С тех пор мы его, нашего администратора, Михаила Алексеевича Гудкова, практически и не видели – как ветром его сдуло. Только иногда слышали его голос по-телефону и читали его записки-инструкции: куда, когда и как нам ехать. Алексеич был всё время где-то впереди нас, делал, как говорили, заделы. Ну и ладно. Но за первый же месяц он нас так вымотал и так умотал, что хоть отменяй генеральную установку. Палки палками, а сил уже ни у кого не было. Представьте, мы изо дня в день, заканчиваем первый концерт в одном месте, срочно, как угорелые, рвём провода, крутим шнуры, грузимся, и, не переодеваясь – некогда! – прыгаем в автобус и летим, как сумасшедшие – конечно с опозданием – на другую площадку. А там уже, очень недовольный зритель сидит и нетерпеливо стучит ногами – где эти артисты, мать иху-ети, опаздывают! Подливало масло в огонь ещё то обстоятельство, что наша программа называлась: «Мы зажигаем солнце», красочные, яркие такие афиши, а приезжали мы обычно уже поздним вечером, когда солнце уже, в общем, зашло, село, его действительно приходилось зажигать. Мы и зажигали…
Так и сегодня, днём сделали пересадку с поезда на автобус и вот уже несколько часов едем, торопимся на концерт. Куда – никто не знает, кроме, разумеется, водителя, а то, куда же бы мы сейчас ехали… А вот что концерта два, две палки, мы это знаем, но, опять же, где этот второй – неизвестно. Да какая нам разница, водитель довезёт, если, конечно, не напьётся в ожидании. Такое бывало, причём, не так уж и редко.
О! Когда нас пьяный водитель везёт на второй концерт, это отдельная песня. Это нужно быть с нами в это время…

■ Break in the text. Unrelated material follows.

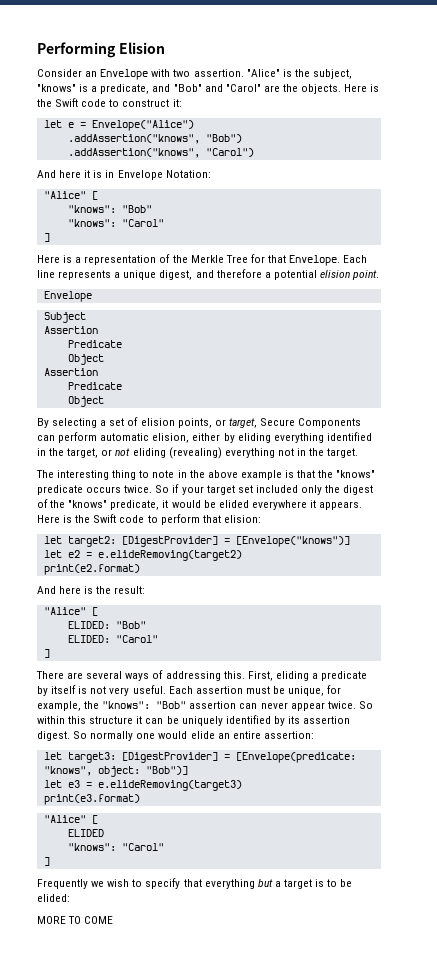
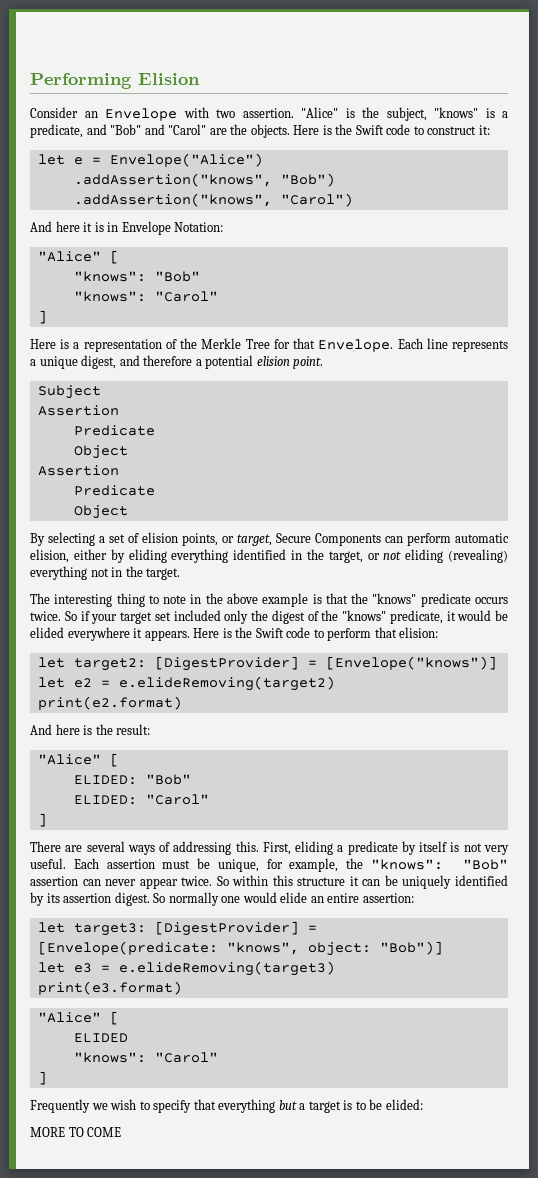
[43,291,92,302] // Envelope -> (324, 362) none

Ладно, едем и едем. Правда сегодня меня что-то уж сильно знобит. Где-то продуло. Пожалуй, даже сильно продуло. Я терплю, пытаюсь не поддаваться всё разливающейся слабости и сотрясающему ознобу. Главное, знаю, не поддаться, не раскиснуть. Впереди ведь два концерта, а это – двадцать два рубля заработка, как никак. Подвести ребят, понимаю, бригаду, никак нельзя. Это и их хлеб. В общем, мучаюсь, но креплюсь. Периодически меня то знобит, аж зубы стучат, то мне жарко, хоть совсем раздевайся. Ребята, конечно, уже заметили моё состояние, я, порой, ловлю их внимательно-напряжённые взгляды. Сочувствуют.
Меня уже дополнительно укрыли полушубком со щедрого плеча водителя. Тепла я от него совсем не почувствовал, но запах бензина меня просто добил. Мне становилось всё хуже и хуже. Едем молча, говорить не о чем, всё уже давно переговорено.
Автобус качает, вздрагивает, мы подпрыгиваем. В автобусе темно, жёлтый свет фар периодически выхватывает у темноты безрадостный серый придорожный пейзаж. От этой пляски теней, запаха бензина, меня укачивает, тошнит. То жарко, то холодно. То холодно, то жарко. То проваливаюсь – сплю, то бодрствую, чётко ощущая каждую клеточку моего замерзающего тела. И ещё этот противный, монотонный, с надрывом и завываниями зудёж двигателя – «зыууу-зыууу-зыууу…», аж… Кошмароид, в общем.
…Но, вроде, и приехали.
В туманном состоянии, я даже и не заметил как мы и выгрузились-то, очнулся – не качает?! – за кулисами, уже на стуле. Сижу на стуле, вокруг обычная предконцертная суета. Ребята переодеваются, расставляют аппаратуру, готовятся, а я сижу, как посторонний: бессмысленно и отрешенно… Сил нет совсем. Как выжатая тряпка, пустой и расслабленный. Тревогой вспыхивает в сознании: «Нужно готовиться!» У меня же куча обязанностей перед концертом. Но меня остановили – сиди, сиди, Славочка, мы сами.
Неподалёку от меня готовятся к концерту наши женщины. Они уже в концертных платьях, накладывают на лица макияж. Заглядывая в свои зеркальца, часто и тревожно косятся на меня: ну, как я? лучше мне, нет? Наклоняясь ко мне, заглядывают в лицо, изучают: «Ну, родной, ты как?» У них заботливые, сочувствующие выражения лиц. Таблетки, какие были у них, я ещё в автобусе все проглотил – не помогает. А здесь, в клубе, только йод, бинты и валерианка – весь комплект, вот он, лежит передо мной. Это Олег у завклубом расстарался.